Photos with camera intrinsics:
--*--

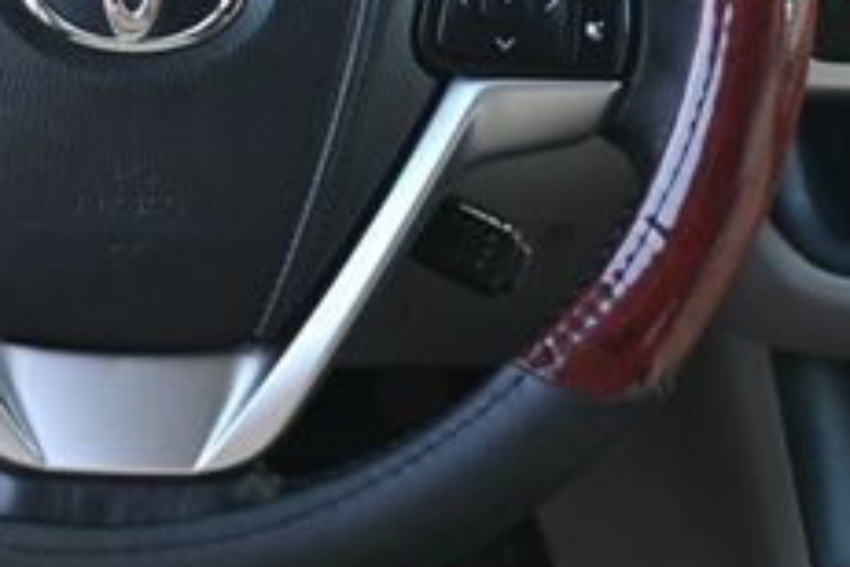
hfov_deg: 21.0
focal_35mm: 95
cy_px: -66
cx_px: 103
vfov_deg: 14.0
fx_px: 2252
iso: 400
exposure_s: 1/200
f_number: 4.2
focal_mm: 23
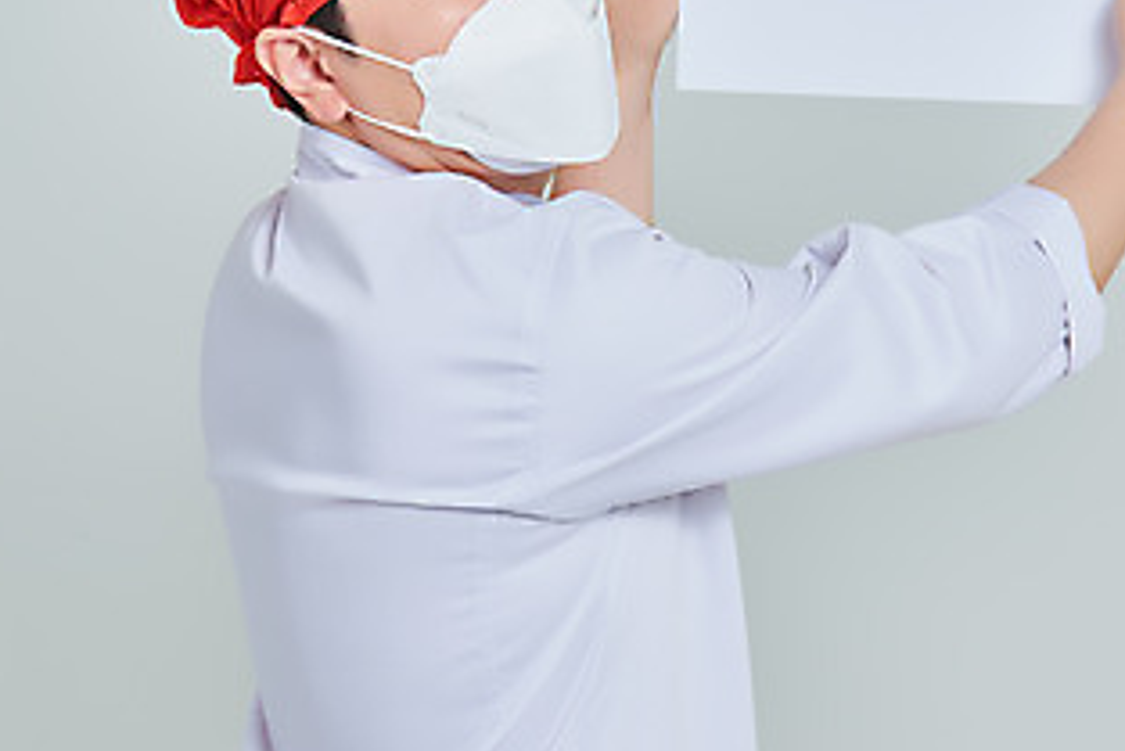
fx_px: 7190
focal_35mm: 230
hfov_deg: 8.9
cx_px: 620
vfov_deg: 6.0
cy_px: 241
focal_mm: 120
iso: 100
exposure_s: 1/125
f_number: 14
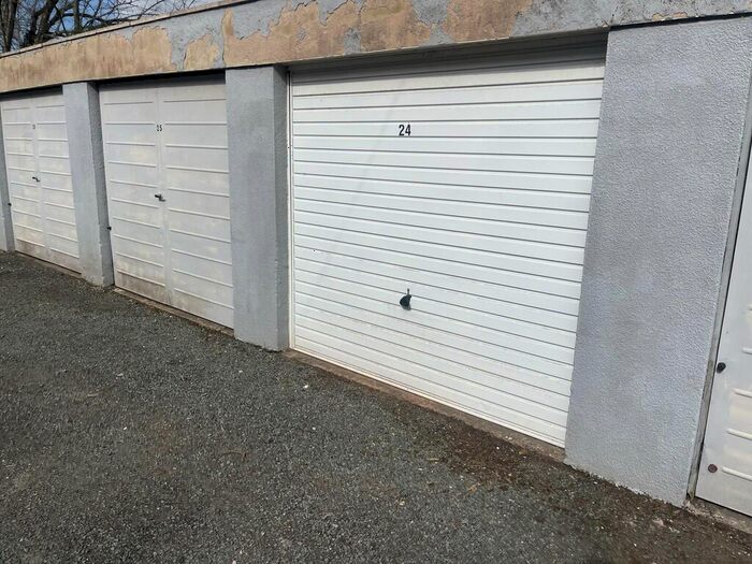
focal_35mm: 25
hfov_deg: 69.4
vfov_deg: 54.9
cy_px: 282
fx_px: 543
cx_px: 376
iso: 32
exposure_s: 1/10000
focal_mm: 5.1
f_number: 1.6
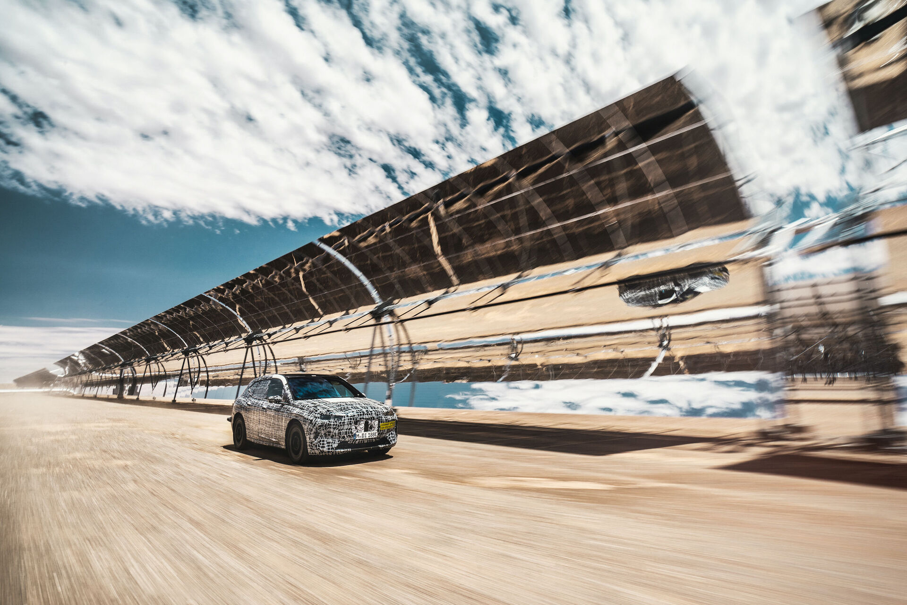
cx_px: 454
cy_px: 302
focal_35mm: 20
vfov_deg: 61.9
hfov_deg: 84.0
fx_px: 504
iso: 100
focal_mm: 20
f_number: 20
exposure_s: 1/25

--*--

> **REQUIRED ACTION**
The expected output is every entry above, character for character, with no pictures.

> **ANSWER FOR THIS EXERCISE**
hfov_deg: 21.0
focal_35mm: 95
cy_px: -66
cx_px: 103
vfov_deg: 14.0
fx_px: 2252
iso: 400
exposure_s: 1/200
f_number: 4.2
focal_mm: 23
fx_px: 7190
focal_35mm: 230
hfov_deg: 8.9
cx_px: 620
vfov_deg: 6.0
cy_px: 241
focal_mm: 120
iso: 100
exposure_s: 1/125
f_number: 14
focal_35mm: 25
hfov_deg: 69.4
vfov_deg: 54.9
cy_px: 282
fx_px: 543
cx_px: 376
iso: 32
exposure_s: 1/10000
focal_mm: 5.1
f_number: 1.6
cx_px: 454
cy_px: 302
focal_35mm: 20
vfov_deg: 61.9
hfov_deg: 84.0
fx_px: 504
iso: 100
focal_mm: 20
f_number: 20
exposure_s: 1/25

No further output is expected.